→ Texto
Outro ponto interessante seria a datação das amostras, embora, neste caso, não sirva como evidência.       De facto, a datação de uma amostra biológica (um osso, por exemplo) daquela época não significa que a amostra pertença a uma pessoa específica. Um osso datado do ano 33 d. C podería pertencer a qualquer individuo daquela época e região. Na realidade, o mais próximo possível de uma possível identificação seria, por exemplo, a presença de documentação escrita, associada a uma datação da amostra.

Estudos realizados no Sudário de Turim. Fonte: Google.

Estudos realizados no Sudário de Turim. Fonte: Google.

5. Se o sudário tivesse DNA e a cabeça fosse de Mozart...

     Não é tanto a idade ou antiguidade da amostra que determina a possível obtenção ou não de resultados, uma vez que existem vários estudos genéticos em amostras francamente mais antigas, como do Período Neolítico ou da Idade do Bronze europeia. Na verdade, um problema muito particular presente em quase todas as amostras antigas (e famosas) está relacionado com a sua manipulação ao longo dos anos e séculos. Como saberíamos se o DNA analisado pertenceria à amostra e não a uma das dezenas de pessoas que tocaram na amostra?

→ Material
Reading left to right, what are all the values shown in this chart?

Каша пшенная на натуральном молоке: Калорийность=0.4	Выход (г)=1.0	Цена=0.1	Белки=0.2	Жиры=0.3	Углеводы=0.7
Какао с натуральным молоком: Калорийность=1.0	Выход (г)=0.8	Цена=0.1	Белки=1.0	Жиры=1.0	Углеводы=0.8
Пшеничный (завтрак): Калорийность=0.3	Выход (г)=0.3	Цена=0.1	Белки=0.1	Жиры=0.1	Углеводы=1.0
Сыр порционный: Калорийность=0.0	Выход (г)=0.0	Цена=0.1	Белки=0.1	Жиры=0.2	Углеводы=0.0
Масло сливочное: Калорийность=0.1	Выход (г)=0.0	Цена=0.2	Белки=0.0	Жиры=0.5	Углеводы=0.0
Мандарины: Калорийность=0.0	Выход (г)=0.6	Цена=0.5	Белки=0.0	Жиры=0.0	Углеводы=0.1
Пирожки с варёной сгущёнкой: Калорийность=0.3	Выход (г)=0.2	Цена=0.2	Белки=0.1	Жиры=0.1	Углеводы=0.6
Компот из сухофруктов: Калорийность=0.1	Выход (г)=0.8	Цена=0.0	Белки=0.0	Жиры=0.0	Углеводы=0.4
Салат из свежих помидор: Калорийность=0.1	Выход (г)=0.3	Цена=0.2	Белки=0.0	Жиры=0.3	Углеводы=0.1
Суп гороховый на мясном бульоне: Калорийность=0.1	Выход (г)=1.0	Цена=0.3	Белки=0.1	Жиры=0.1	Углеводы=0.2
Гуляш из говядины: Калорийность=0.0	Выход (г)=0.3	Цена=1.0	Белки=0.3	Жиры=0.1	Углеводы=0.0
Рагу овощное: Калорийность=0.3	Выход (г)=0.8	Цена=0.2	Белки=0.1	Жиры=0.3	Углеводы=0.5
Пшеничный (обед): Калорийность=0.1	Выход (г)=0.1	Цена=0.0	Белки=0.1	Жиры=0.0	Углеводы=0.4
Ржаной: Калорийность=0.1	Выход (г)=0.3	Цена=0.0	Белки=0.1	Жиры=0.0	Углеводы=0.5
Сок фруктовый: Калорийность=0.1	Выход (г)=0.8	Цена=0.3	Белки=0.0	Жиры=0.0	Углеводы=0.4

→ Questões
a) Segundo o texto sobre amostras antigas, o que seria o mais próximo possível de uma identificação?
b) Prossiga o texto sobre amostras antigas a partir do ponto em que termina.
Não é preciso consultar o material.

→ Respostas
a) A presença de documentação escrita, associada a uma datação da amostra.

b)
     Todas as identificações têm um objetivo. Na genética forense, o objetivo é identificar um suspeito, identificar uma possível pessoa desaparecida, identificar uma vítima, identificar a presença de um indivíduo em um determinado local. Na História, qual seria o objetivo? Qual seria o intuito para descobrir se a cabeça encontrada era realmente a de Mozart? Um possivel resultado negativo podería modificar a nossa estima e admiração pelo génio? O que pode justificar a procura incessante para saber se o sangue é realmente o de Jesus? De facto, nos últimos anos, houve uma tentativa cada vez mais desesperada de identificar diversas figuras históricas com implicações significativas na História da Humanidade. Podería um teste genético mudar séculos de história ou culto? Será que a História necessita realmente dessa "aprovação" biológica para certificar que uma determinada pessoa realmente existiu? Ou será a própria necessidade do ser humano em procurar a resposta para suas próprias perguntas, uma busca incessante pela confirmação de sua própria identidade e crença? Possivelmente, a busca por conhecer a identidade de figuras históricas ajuda-nos a acreditar e a construir a nossa própria identidade como sociedade, comunidade e, acima de tudo, como pessoa.